Money Management

Quote from OddTrader:

Q

Money Management Traps
http://www.isigmasystems.com/mm2.html

Novice errors

Out of all the mistakes in money management, by far the most common is to take recklessly large positions. This typically occurs where a trader decides an instrument looks like a favorable profit opportunity and proceeds to accumulate the largest position his total equity will cover. Our money management article addresses this type of error in greater detail and provides a mathematical explanation for a wiser approach to issues of position sizing. Trading recklessly large positions, however, is not the only error traders make in money management.

Drawdowns: duration or severity?

There exists a common misconception that the way to control drawdown is to reduce position size in response to losing streaks. A popular version if this idea says to reduce position sizes by 20% for every 10% in losses. A more mathematically sophisticated (but equally wrongheaded) approach would be to modify the formula
Units to Buy = (Renormalization Coefficient * Equity) / Unit Price

to be proportionate to the ratio between current equity and historical maximum equity
Units to buy = (Equity / Max Equity) (Renorm Coeff * Equity) / Price

Effectively, this would mean that during sequential losses a trader would become more and more risk averse. During the series of losses, this might seem like the wisest idea, to trade the least when things aren't going well. Where this method fails in in real trading. When the losing period comes to an end, the trader is now constrained to trading a tiny fraction of the original position size so that the successful trades which recover from the losing streak are transacted at such a small size that it take the trader considerably longer to recover and begin generating profits again.

[Extracted material]
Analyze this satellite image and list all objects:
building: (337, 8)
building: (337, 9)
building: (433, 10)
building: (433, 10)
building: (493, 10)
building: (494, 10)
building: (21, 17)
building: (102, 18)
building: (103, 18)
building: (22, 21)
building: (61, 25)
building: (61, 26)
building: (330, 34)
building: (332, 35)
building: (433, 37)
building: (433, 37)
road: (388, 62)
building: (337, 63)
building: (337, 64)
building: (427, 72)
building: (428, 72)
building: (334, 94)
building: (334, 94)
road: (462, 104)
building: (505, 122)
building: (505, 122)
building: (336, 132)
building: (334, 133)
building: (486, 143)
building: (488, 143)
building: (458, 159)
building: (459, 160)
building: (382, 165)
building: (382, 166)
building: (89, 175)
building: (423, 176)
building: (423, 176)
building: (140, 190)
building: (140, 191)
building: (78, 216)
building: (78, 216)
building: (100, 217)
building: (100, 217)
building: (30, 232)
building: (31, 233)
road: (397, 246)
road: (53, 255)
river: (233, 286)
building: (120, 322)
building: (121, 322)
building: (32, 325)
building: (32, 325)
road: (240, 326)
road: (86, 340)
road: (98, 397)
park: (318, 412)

[Problems to solve]
(A) Reproduce everything from "Novice errors" down to "duration or severity?" in the money management text.
(B) Report every line of the entries that contains the string "road", matching case exactly.

[Task responses]
(A)
Novice errors

Out of all the mistakes in money management, by far the most common is to take recklessly large positions. This typically occurs where a trader decides an instrument looks like a favorable profit opportunity and proceeds to accumulate the largest position his total equity will cover. Our money management article addresses this type of error in greater detail and provides a mathematical explanation for a wiser approach to issues of position sizing. Trading recklessly large positions, however, is not the only error traders make in money management.

Drawdowns: duration or severity?

(B)
road: (388, 62)
road: (462, 104)
road: (397, 246)
road: (53, 255)
road: (240, 326)
road: (86, 340)
road: (98, 397)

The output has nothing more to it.